4. Be Ready to Provide with No Expectations
A user shares, “Only do [become a parent] so if you’re prepared to spend the next 20+ years providing for them, while accepting that they owe you nothing for raising and providing for them, because they were your choice and they didn’t ask to be brought into this world.” The writer goes on to say that people that expect too much from their kids end up miserable- and make their kids miserable too.
5. Set Partner Expectations From the Beginning
A mom shares, “Especially if you are a woman, be very aware of how your partner is with sharing the adulting responsibilities. If you are basically a b***maid [friend with benefits], you will become basically a single mother.” Many parents agreed, saying they had a hard time keeping their work equal with so much weighing on the mom’s shoulders.
Someone else adds that miserable parents are often moms with horrible partners that aren’t picking up the slack.
6. Remeber It’s Not All Bad
Perhaps, negativity gets more attention than all the good parts of parenting. This is summed up well by one user’s comment: “It is f*****g brutal at times. It is also completely and utterly amazing at times. Best decision I ever made.”
Someone adds, “Everyone seems too enthralled with telling the war stories and skips over the wonder of having small children discovering new things daily.”
7. Get Off Online Forums
Similar to the last piece of advice, a writer brings up a great point. “Keep in mind that Reddit is more negative than the average person. Plus, happy parents rarely talk about it on Reddit, because holy cow this site has some serious anti-kid vibes.
So happy parents, which are the vast majority, tend to keep our traps shut.”
8. Make Sure You Can Afford It
A British mom brings up a point that finances can add major stress and make parents miserable.
“The main issue with having children, particularly in the US, is how unaffordable it is for the majority of the population. I don’t think it’s inherently bad from the perspective of having the child itself but there is something totally exhausting about being expected to work full time to provide basic necessities, being paid a mediocre wage, having to pay for childcare, and then anything unexpected basically threatens to make you and a child homeless. Even a moderate healthcare issue while insured.
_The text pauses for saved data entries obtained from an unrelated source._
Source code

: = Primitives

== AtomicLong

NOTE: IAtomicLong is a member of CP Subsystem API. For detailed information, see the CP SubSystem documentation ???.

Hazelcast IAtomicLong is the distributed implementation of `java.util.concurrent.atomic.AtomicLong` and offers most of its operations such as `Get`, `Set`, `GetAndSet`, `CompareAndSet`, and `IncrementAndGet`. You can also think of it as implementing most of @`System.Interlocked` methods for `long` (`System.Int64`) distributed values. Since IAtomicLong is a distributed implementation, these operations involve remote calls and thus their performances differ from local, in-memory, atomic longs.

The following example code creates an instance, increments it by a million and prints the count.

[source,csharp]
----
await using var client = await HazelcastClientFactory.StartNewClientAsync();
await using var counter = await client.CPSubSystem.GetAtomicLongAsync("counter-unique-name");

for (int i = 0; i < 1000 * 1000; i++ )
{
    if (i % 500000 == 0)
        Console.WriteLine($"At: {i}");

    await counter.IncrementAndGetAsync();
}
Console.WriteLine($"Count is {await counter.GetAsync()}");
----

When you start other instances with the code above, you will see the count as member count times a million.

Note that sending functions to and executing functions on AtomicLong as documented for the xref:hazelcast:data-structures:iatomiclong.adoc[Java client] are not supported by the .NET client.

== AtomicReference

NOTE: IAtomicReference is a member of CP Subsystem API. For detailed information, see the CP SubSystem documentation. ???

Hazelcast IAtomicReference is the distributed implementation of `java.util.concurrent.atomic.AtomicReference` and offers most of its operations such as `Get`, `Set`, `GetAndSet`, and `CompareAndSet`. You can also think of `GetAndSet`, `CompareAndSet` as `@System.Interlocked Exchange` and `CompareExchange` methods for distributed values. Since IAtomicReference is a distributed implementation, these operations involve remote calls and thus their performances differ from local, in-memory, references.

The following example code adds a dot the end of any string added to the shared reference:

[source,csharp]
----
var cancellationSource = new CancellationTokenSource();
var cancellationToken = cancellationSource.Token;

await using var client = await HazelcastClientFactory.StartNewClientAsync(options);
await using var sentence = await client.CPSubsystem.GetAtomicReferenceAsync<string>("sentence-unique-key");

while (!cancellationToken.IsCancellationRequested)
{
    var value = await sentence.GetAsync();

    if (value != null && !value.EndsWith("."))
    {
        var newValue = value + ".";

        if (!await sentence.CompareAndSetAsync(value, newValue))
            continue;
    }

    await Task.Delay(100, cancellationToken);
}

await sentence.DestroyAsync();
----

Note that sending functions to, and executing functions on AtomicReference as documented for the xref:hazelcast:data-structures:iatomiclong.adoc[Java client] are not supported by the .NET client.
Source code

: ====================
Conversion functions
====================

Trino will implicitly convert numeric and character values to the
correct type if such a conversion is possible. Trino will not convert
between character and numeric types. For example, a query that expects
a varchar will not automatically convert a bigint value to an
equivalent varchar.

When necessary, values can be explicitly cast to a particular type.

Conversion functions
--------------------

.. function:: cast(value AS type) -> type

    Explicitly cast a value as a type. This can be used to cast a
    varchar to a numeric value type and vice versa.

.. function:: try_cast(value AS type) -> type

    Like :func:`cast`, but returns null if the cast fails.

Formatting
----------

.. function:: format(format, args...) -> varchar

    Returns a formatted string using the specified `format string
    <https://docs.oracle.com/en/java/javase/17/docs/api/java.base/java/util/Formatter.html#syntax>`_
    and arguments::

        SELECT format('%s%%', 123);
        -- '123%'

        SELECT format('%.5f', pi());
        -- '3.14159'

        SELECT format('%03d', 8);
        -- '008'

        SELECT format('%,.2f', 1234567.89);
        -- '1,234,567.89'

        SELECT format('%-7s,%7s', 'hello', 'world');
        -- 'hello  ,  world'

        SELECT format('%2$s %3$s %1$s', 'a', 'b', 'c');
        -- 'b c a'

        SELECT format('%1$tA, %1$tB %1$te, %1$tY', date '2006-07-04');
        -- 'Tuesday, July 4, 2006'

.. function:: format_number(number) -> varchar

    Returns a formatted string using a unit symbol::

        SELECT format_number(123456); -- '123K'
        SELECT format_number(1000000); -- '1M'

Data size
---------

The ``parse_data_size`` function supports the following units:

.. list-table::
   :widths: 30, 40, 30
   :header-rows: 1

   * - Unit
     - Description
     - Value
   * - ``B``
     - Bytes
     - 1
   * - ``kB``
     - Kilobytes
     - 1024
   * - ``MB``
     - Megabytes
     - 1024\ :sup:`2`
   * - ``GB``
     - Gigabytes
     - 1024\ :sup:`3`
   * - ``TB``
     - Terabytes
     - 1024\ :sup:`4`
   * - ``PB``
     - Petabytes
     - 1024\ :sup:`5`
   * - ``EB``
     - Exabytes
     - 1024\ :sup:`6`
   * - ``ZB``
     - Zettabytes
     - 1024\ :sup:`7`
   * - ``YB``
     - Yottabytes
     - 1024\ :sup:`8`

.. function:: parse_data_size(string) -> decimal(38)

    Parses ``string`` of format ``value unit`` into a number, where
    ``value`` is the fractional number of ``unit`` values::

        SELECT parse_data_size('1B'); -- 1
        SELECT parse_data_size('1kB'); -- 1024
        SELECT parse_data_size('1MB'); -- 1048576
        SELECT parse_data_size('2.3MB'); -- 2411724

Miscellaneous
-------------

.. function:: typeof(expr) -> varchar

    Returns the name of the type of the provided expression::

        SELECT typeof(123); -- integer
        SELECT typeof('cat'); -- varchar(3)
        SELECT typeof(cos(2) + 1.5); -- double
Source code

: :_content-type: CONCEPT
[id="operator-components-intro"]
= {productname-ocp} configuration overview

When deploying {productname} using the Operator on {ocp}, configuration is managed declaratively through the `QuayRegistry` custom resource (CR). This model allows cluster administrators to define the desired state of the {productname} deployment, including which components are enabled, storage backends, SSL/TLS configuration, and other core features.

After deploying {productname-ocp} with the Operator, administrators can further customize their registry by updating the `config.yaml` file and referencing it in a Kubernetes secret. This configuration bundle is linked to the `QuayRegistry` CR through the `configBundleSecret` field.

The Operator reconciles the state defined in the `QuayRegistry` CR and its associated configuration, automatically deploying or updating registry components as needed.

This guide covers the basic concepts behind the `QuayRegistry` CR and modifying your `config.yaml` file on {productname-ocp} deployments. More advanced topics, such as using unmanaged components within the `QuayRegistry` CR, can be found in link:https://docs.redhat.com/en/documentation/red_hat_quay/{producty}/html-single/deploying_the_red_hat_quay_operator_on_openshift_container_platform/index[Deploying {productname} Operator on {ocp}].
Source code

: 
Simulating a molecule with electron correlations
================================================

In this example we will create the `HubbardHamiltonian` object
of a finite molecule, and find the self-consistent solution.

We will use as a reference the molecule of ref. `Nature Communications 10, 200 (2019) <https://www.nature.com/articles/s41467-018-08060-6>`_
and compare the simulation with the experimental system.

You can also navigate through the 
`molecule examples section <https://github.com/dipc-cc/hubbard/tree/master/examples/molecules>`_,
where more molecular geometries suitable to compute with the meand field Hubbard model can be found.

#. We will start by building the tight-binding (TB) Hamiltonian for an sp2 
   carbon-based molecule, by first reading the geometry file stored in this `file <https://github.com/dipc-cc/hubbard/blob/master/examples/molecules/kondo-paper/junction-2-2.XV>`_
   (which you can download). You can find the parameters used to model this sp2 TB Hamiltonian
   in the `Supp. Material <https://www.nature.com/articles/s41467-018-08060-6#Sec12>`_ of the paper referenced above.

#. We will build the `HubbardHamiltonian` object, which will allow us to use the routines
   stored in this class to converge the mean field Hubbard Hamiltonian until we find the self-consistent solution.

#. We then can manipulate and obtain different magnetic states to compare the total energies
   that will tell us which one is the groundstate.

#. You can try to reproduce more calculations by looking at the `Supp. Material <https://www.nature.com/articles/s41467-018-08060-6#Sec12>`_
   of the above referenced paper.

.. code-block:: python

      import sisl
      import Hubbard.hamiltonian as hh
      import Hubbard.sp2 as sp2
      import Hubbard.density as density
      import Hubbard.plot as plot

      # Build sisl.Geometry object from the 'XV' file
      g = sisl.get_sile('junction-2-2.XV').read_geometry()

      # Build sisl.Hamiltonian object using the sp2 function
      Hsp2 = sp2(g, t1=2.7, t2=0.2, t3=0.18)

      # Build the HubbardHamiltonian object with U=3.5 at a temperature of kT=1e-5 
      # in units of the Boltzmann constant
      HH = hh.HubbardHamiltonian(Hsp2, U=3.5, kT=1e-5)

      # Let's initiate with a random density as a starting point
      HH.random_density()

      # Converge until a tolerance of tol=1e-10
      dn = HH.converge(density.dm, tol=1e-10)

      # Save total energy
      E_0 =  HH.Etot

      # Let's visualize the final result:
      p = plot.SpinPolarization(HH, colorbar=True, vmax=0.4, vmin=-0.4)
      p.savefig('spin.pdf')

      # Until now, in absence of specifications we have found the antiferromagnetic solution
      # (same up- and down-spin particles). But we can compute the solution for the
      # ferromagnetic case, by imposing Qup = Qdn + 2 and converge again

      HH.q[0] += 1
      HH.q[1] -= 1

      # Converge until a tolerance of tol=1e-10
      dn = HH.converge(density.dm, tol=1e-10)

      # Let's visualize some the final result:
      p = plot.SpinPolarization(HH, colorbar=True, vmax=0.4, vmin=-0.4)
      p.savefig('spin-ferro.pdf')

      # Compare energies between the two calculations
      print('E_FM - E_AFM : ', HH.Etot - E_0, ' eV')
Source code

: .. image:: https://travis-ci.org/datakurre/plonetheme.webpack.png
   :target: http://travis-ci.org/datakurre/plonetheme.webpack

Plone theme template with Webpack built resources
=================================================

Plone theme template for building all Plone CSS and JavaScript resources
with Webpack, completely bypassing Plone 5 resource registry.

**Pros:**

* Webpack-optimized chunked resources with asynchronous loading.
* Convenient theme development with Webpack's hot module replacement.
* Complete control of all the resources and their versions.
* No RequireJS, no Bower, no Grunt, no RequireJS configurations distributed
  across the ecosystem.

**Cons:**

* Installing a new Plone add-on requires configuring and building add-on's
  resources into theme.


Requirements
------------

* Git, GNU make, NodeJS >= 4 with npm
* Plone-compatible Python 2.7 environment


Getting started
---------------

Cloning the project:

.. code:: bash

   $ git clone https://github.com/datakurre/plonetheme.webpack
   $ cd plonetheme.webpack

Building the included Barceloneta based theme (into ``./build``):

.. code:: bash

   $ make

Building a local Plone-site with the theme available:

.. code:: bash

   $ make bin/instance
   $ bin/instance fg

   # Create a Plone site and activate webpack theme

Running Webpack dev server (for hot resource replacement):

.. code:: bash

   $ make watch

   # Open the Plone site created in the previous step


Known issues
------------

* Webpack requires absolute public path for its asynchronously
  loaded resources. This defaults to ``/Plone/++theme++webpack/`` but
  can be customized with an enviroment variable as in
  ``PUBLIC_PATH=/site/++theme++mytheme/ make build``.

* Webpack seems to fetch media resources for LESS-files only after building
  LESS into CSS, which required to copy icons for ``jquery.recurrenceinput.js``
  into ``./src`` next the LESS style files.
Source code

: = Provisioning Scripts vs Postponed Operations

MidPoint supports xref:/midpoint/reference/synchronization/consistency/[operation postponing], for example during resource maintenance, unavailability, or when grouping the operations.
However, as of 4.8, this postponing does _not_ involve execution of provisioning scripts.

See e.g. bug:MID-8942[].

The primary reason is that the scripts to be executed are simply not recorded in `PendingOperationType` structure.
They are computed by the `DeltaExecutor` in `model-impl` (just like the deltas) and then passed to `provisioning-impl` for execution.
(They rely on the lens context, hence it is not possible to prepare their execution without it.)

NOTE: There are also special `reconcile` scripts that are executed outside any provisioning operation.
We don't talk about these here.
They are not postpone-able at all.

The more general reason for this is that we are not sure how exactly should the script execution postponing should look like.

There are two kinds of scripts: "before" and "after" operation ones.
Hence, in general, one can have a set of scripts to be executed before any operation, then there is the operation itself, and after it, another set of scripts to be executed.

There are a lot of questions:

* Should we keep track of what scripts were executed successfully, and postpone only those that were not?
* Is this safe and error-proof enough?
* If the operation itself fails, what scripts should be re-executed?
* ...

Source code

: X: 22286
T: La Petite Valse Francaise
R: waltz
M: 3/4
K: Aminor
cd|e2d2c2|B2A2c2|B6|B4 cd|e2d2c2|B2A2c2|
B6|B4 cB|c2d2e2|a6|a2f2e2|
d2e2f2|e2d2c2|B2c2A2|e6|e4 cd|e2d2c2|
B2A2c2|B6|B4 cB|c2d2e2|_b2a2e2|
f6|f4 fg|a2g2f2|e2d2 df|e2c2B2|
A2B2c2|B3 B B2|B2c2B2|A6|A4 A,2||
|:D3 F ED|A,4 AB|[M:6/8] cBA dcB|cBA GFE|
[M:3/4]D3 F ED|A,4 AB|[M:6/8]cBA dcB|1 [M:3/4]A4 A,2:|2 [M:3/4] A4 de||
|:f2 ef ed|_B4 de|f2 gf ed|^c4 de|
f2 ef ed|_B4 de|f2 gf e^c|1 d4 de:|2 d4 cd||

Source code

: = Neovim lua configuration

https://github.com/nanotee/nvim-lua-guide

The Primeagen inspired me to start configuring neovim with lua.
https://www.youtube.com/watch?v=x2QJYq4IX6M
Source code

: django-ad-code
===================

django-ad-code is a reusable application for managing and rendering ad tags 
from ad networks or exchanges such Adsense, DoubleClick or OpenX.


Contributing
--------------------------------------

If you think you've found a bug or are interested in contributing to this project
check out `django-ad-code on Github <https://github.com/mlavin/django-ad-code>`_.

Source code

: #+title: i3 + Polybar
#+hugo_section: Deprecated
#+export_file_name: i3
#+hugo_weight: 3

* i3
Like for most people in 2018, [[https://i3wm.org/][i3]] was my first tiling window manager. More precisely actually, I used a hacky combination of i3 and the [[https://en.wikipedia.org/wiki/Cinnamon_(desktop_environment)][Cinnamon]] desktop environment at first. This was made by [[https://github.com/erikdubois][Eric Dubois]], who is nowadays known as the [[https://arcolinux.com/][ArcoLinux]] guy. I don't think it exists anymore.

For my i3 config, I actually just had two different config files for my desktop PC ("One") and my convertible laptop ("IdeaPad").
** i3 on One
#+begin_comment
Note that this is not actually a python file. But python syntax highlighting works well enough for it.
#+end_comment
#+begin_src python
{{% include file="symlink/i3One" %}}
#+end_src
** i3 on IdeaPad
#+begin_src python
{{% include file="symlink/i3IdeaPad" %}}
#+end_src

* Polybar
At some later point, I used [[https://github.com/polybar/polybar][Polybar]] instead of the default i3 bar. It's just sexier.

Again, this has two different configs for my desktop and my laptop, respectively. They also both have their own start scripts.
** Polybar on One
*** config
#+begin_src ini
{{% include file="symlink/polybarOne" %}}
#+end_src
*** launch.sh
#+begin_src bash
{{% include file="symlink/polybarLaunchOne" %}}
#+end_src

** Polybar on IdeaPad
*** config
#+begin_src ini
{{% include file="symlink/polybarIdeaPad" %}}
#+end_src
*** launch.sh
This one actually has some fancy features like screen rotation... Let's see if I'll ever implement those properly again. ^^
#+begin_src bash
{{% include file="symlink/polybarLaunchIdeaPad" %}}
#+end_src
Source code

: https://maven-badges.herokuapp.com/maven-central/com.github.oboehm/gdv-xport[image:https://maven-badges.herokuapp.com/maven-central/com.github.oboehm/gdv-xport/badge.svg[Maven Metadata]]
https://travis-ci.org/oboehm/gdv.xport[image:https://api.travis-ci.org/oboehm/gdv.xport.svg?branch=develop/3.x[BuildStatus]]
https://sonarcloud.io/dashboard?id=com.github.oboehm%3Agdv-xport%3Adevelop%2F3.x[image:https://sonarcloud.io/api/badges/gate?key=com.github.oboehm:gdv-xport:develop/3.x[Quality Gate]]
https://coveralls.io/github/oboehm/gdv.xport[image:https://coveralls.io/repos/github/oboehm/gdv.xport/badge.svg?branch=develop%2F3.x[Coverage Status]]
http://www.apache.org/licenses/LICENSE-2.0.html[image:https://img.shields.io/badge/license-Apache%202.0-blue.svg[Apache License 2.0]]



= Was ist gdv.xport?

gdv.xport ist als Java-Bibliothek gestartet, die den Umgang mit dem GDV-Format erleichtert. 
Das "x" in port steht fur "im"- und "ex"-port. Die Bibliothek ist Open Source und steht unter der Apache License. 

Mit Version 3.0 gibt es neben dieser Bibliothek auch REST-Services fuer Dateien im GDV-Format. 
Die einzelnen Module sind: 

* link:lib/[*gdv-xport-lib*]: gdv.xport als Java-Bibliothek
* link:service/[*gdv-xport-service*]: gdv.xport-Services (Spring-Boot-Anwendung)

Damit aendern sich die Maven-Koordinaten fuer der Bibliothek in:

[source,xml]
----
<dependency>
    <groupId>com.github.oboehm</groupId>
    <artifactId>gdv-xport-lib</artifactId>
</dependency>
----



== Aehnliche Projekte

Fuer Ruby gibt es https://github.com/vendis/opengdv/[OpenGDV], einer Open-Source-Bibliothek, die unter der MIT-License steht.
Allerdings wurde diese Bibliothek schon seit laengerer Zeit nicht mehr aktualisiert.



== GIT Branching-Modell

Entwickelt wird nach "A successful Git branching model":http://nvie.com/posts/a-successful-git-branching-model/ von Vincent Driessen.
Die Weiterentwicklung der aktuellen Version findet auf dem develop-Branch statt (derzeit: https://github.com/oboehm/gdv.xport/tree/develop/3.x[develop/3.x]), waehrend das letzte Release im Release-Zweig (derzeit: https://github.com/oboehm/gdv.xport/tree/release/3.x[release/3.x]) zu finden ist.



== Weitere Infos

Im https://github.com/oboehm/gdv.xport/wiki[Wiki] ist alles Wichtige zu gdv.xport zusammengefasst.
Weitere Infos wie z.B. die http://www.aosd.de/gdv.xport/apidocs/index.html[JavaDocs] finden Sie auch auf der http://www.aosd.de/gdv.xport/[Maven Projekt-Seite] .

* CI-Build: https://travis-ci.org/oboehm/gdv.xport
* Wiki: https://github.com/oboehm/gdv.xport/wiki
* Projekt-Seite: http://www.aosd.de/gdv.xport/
It’s becoming unaffordable to have kids.”
9. Can You Give Up Your Current Lifestyle?
A little visualization can help with making a decision. Someone shares, “It’s the hardest but most rewarding thing you will probably ever do. Having a kid does mean you sacrifice the person you were before and some people can’t get over that. So think about your life just now and if you’re willing to give up a lot of your independence, cause that little human will determines a lot of your choices, then start really thinking about it. You’ll feel it in your gut when you’re ready, don’t let other’s pressure you. And if you do have a kid just take it day by day and don’t compare yourself to other people, especially online.”
10. Try It Out
While watching other people’s kids is never the same as having your own, some “shadowing” can be helpful for a glimpse into parenthood. “If you can, go and see if you can take care of and be around children, maybe babysit for friends, siblings, cousins etc. or work at a daycare center or as a volunteer at a summer camp. Find out if you love it or hate it.”
11. Don’t Be Afraid
While it’s good to have realistic expectations, don’t be afraid to have kids just because other people like to complain. Most parents would agree you’ll never feel fully ready, just ready enough to jump into the unknown.